REQUEST: Copy every item below word for word, leaving out the pictures.

INPUT DATA:
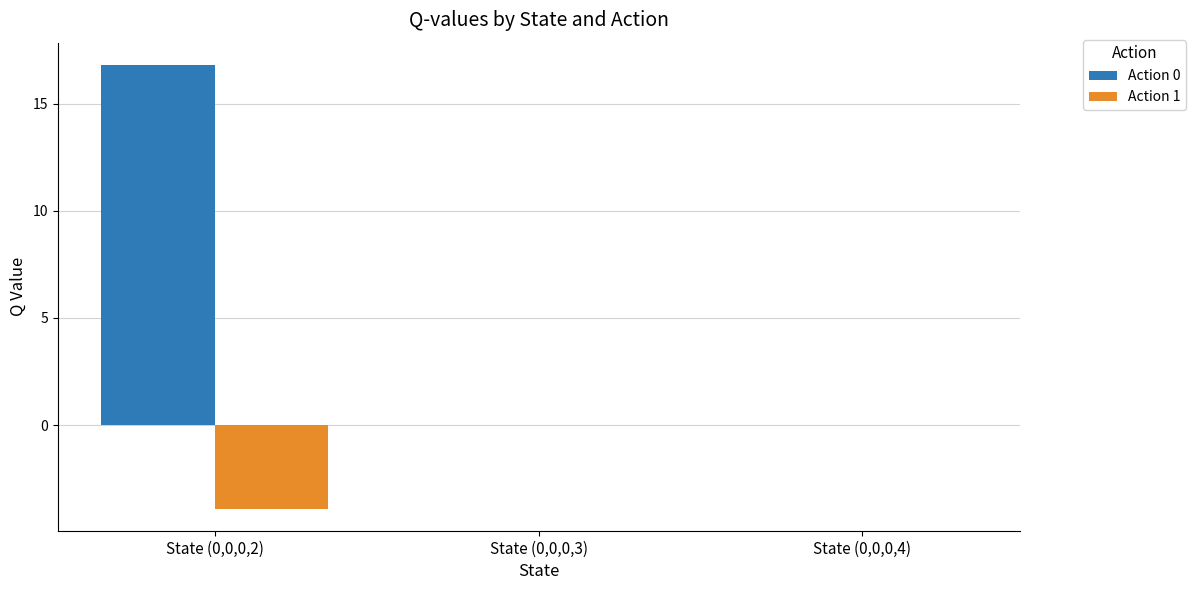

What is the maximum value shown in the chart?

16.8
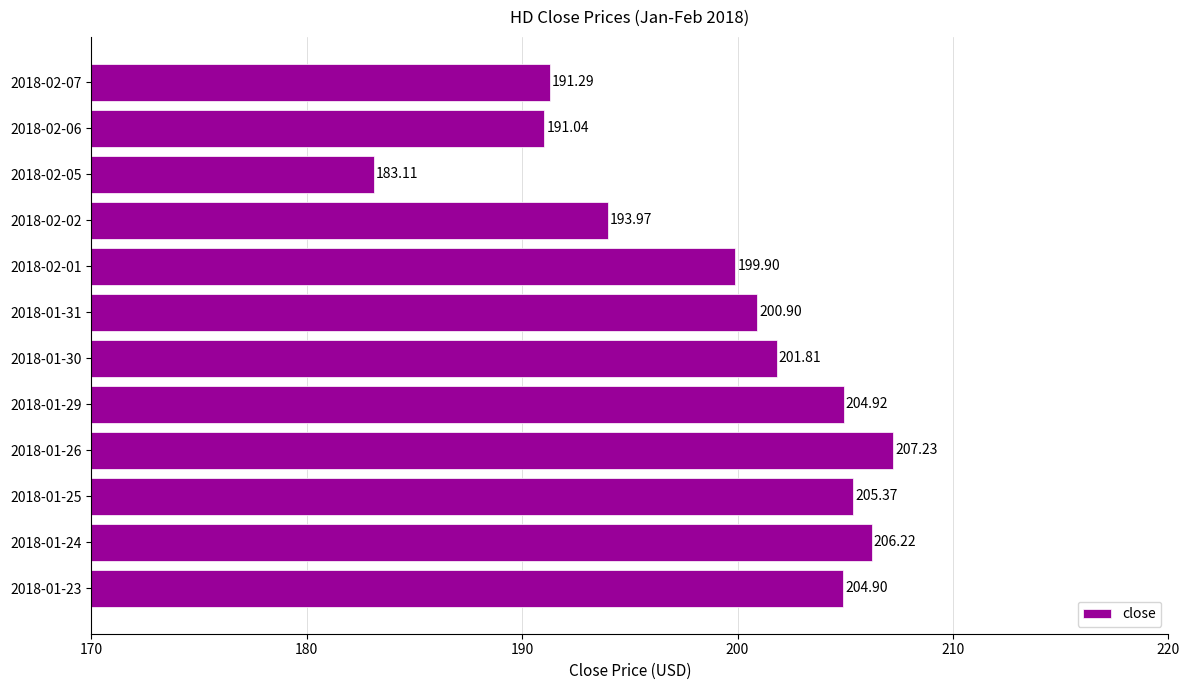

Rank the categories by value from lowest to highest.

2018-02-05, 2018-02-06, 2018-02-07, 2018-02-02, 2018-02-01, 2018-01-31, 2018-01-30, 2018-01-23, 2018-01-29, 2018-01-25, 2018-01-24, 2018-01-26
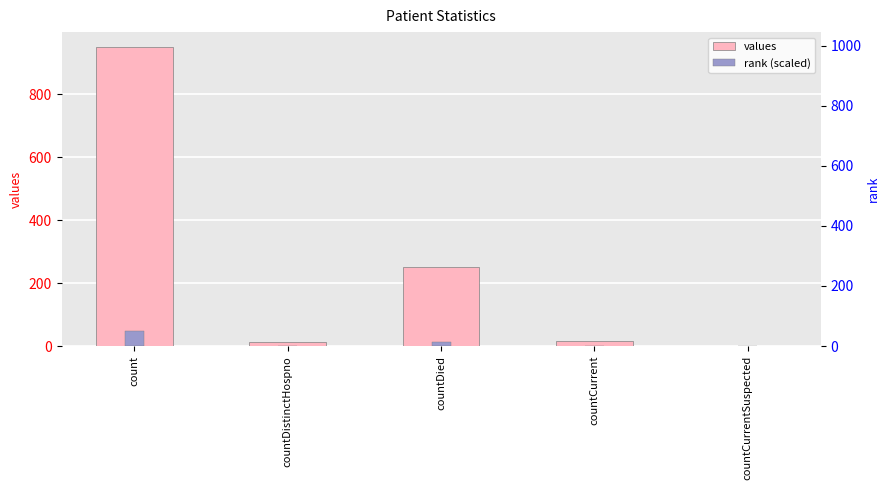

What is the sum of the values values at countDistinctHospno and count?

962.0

TASK RESPONSE:
What is the maximum value shown in the chart?

16.8

Rank the categories by value from lowest to highest.

2018-02-05, 2018-02-06, 2018-02-07, 2018-02-02, 2018-02-01, 2018-01-31, 2018-01-30, 2018-01-23, 2018-01-29, 2018-01-25, 2018-01-24, 2018-01-26

What is the sum of the values values at countDistinctHospno and count?

962.0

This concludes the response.